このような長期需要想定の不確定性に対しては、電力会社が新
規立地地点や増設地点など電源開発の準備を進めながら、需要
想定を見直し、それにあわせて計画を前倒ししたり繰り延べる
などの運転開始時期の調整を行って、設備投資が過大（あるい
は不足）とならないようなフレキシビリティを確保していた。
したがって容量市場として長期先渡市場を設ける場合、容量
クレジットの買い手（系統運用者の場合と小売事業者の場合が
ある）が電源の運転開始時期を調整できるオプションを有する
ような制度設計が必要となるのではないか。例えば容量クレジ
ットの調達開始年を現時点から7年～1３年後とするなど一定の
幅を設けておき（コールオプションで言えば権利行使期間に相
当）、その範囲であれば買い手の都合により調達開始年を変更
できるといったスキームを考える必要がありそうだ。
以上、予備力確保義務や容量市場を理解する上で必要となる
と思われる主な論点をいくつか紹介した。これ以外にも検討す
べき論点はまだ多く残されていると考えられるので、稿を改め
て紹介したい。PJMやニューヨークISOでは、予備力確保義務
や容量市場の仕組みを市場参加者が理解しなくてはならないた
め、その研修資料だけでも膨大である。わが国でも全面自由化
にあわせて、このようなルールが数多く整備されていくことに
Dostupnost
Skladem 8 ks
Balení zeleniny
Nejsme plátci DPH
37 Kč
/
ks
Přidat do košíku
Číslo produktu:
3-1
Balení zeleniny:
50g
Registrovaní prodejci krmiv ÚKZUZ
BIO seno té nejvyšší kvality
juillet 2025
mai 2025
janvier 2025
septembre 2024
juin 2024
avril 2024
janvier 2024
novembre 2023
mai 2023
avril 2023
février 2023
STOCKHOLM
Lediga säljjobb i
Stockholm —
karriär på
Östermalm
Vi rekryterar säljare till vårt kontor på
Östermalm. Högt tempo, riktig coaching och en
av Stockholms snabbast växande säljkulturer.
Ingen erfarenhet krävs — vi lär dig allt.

TASK TO CARRY OUT:
Lay out every line of the items above as a JSON list of strings, one string per line, and leave out any blank lines.

SOLVED EXERCISE:
[
  "このような長期需要想定の不確定性に対しては、電力会社が新",
  "規立地地点や増設地点など電源開発の準備を進めながら、需要",
  "想定を見直し、それにあわせて計画を前倒ししたり繰り延べる",
  "などの運転開始時期の調整を行って、設備投資が過大（あるい",
  "は不足）とならないようなフレキシビリティを確保していた。",
  "したがって容量市場として長期先渡市場を設ける場合、容量",
  "クレジットの買い手（系統運用者の場合と小売事業者の場合が",
  "ある）が電源の運転開始時期を調整できるオプションを有する",
  "ような制度設計が必要となるのではないか。例えば容量クレジ",
  "ットの調達開始年を現時点から7年～1３年後とするなど一定の",
  "幅を設けておき（コールオプションで言えば権利行使期間に相",
  "当）、その範囲であれば買い手の都合により調達開始年を変更",
  "できるといったスキームを考える必要がありそうだ。",
  "以上、予備力確保義務や容量市場を理解する上で必要となる",
  "と思われる主な論点をいくつか紹介した。これ以外にも検討す",
  "べき論点はまだ多く残されていると考えられるので、稿を改め",
  "て紹介したい。PJMやニューヨークISOでは、予備力確保義務",
  "や容量市場の仕組みを市場参加者が理解しなくてはならないた",
  "め、その研修資料だけでも膨大である。わが国でも全面自由化",
  "にあわせて、このようなルールが数多く整備されていくことに",
  "Dostupnost",
  "Skladem 8 ks",
  "Balení zeleniny",
  "Nejsme plátci DPH",
  "37 Kč",
  "/",
  "ks",
  "Přidat do košíku",
  "Číslo produktu:",
  "3-1",
  "Balení zeleniny:",
  "50g",
  "Registrovaní prodejci krmiv ÚKZUZ",
  "BIO seno té nejvyšší kvality",
  "juillet 2025",
  "mai 2025",
  "janvier 2025",
  "septembre 2024",
  "juin 2024",
  "avril 2024",
  "janvier 2024",
  "novembre 2023",
  "mai 2023",
  "avril 2023",
  "février 2023",
  "STOCKHOLM",
  "Lediga säljjobb i",
  "Stockholm —",
  "karriär på",
  "Östermalm",
  "Vi rekryterar säljare till vårt kontor på",
  "Östermalm. Högt tempo, riktig coaching och en",
  "av Stockholms snabbast växande säljkulturer.",
  "Ingen erfarenhet krävs — vi lär dig allt."
]